■ Provided entries ■
────────────────────────────────────────

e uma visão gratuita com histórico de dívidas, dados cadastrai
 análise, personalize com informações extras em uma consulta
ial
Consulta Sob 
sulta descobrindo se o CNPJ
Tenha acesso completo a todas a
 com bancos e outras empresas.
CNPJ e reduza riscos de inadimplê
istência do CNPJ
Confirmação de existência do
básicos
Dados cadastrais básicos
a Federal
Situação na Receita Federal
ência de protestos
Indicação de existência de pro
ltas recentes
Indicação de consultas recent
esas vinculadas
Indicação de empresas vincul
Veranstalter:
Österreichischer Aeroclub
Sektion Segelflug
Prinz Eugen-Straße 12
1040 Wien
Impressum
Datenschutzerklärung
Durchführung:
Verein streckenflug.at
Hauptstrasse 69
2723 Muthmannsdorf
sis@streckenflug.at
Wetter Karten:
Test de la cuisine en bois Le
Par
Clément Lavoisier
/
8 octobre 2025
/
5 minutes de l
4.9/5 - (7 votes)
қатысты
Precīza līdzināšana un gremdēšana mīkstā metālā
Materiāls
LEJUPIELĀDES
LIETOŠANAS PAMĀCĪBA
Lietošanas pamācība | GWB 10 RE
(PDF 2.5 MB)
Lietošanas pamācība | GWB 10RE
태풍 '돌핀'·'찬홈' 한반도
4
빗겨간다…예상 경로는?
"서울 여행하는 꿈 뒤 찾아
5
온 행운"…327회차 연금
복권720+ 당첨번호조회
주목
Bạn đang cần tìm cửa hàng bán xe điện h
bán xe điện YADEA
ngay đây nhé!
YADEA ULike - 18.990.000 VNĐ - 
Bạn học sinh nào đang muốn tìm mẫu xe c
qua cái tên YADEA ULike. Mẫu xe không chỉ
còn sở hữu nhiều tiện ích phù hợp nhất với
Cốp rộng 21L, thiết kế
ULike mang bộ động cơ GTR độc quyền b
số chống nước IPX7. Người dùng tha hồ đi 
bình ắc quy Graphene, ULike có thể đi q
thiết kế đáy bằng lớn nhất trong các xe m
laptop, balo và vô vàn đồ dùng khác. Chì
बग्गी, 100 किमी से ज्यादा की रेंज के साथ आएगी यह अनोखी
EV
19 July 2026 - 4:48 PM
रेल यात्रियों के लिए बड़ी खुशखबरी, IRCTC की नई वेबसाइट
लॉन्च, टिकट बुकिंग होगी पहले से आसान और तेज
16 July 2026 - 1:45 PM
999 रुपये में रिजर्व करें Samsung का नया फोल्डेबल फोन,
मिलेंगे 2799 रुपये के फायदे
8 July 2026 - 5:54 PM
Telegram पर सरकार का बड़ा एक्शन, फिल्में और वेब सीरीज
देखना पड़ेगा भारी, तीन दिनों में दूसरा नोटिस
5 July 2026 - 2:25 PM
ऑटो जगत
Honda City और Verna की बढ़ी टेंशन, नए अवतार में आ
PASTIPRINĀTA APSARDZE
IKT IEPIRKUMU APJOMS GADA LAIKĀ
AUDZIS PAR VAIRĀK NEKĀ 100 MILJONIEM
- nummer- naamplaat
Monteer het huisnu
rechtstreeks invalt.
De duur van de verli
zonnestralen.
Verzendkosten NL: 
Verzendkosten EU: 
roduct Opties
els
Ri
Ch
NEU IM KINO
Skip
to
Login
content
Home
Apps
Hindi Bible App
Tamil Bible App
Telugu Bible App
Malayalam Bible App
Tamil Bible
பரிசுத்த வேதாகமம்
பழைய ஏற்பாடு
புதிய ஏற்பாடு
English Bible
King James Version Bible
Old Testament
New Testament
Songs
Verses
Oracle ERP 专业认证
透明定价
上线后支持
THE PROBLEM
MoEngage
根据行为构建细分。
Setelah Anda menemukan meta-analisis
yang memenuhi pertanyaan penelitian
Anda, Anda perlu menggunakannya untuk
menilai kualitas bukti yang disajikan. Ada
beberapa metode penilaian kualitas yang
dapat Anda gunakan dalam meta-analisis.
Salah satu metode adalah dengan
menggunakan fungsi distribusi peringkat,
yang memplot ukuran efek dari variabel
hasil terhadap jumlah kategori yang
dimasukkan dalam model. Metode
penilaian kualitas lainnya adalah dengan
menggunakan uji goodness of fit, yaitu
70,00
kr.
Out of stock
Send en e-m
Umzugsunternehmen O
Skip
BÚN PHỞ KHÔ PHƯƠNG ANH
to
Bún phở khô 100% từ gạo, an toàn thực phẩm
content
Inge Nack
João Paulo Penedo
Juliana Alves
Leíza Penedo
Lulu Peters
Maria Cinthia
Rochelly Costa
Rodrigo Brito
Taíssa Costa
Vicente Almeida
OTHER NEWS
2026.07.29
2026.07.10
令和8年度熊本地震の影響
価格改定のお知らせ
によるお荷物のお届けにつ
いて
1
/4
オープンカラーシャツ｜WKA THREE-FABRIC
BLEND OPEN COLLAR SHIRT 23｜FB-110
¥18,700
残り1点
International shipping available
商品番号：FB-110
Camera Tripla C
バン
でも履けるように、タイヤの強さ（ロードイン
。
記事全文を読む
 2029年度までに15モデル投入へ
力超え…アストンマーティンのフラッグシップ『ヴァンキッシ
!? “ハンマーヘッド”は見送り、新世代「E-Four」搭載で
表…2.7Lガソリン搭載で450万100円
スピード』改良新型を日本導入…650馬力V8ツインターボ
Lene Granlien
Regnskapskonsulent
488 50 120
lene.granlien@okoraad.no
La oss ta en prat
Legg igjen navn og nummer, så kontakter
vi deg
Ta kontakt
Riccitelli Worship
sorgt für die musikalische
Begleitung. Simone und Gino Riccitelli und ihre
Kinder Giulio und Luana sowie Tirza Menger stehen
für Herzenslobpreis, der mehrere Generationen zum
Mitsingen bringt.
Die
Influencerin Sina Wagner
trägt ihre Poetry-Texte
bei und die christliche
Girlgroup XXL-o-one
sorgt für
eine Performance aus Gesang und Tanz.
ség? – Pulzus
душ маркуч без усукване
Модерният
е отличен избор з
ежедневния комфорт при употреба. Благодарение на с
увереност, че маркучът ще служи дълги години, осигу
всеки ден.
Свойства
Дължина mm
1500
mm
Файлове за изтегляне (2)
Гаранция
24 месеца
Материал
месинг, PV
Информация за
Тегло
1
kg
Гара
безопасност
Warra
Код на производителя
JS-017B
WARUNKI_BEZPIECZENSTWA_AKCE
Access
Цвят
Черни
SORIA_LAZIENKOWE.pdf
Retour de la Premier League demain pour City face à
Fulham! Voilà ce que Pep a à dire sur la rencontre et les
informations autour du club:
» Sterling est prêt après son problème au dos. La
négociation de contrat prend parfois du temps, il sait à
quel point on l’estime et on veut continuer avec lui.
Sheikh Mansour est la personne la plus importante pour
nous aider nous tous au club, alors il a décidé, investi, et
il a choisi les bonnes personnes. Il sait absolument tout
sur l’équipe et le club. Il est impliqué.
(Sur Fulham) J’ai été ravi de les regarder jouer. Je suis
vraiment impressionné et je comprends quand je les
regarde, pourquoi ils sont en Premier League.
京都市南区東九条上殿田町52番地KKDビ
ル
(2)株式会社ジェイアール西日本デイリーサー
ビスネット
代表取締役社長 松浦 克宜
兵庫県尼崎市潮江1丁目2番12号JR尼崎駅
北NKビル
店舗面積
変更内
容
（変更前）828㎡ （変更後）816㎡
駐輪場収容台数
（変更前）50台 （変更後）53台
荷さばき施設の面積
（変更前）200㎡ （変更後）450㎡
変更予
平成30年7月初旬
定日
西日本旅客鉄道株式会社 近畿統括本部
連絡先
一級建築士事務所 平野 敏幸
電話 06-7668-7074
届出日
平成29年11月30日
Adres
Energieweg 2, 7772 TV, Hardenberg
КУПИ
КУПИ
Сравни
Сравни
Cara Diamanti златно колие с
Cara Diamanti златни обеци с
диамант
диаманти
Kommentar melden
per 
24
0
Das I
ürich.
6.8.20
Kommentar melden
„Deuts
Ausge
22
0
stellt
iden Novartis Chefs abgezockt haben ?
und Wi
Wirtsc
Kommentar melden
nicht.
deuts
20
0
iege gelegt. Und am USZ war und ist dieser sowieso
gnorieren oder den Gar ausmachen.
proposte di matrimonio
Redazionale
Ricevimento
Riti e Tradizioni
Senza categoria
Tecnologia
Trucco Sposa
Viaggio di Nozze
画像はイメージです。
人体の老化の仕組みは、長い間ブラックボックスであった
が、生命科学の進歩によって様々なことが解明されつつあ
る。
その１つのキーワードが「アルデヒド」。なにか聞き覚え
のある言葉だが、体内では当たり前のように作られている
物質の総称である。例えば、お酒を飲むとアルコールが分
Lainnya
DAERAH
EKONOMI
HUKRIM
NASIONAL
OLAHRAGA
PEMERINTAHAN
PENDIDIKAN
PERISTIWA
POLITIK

────────────────────────────────────────

■ Exercise directions ■
Please make an exact copy of the lines above from the line with "menggunakan uji goodness of fit, yaitu" through the line with "Begleitung. Simone und", both ends included.

■ Worked solution ■
menggunakan uji goodness of fit, yaitu
70,00
kr.
Out of stock
Send en e-m
Umzugsunternehmen O
Skip
BÚN PHỞ KHÔ PHƯƠNG ANH
to
Bún phở khô 100% từ gạo, an toàn thực phẩm
content
Inge Nack
João Paulo Penedo
Juliana Alves
Leíza Penedo
Lulu Peters
Maria Cinthia
Rochelly Costa
Rodrigo Brito
Taíssa Costa
Vicente Almeida
OTHER NEWS
2026.07.29
2026.07.10
令和8年度熊本地震の影響
価格改定のお知らせ
によるお荷物のお届けにつ
いて
1
/4
オープンカラーシャツ｜WKA THREE-FABRIC
BLEND OPEN COLLAR SHIRT 23｜FB-110
¥18,700
残り1点
International shipping available
商品番号：FB-110
Camera Tripla C
バン
でも履けるように、タイヤの強さ（ロードイン
。
記事全文を読む
 2029年度までに15モデル投入へ
力超え…アストンマーティンのフラッグシップ『ヴァンキッシ
!? “ハンマーヘッド”は見送り、新世代「E-Four」搭載で
表…2.7Lガソリン搭載で450万100円
スピード』改良新型を日本導入…650馬力V8ツインターボ
Lene Granlien
Regnskapskonsulent
488 50 120
lene.granlien@okoraad.no
La oss ta en prat
Legg igjen navn og nummer, så kontakter
vi deg
Ta kontakt
Riccitelli Worship
sorgt für die musikalische
Begleitung. Simone und Gino Riccitelli und ihre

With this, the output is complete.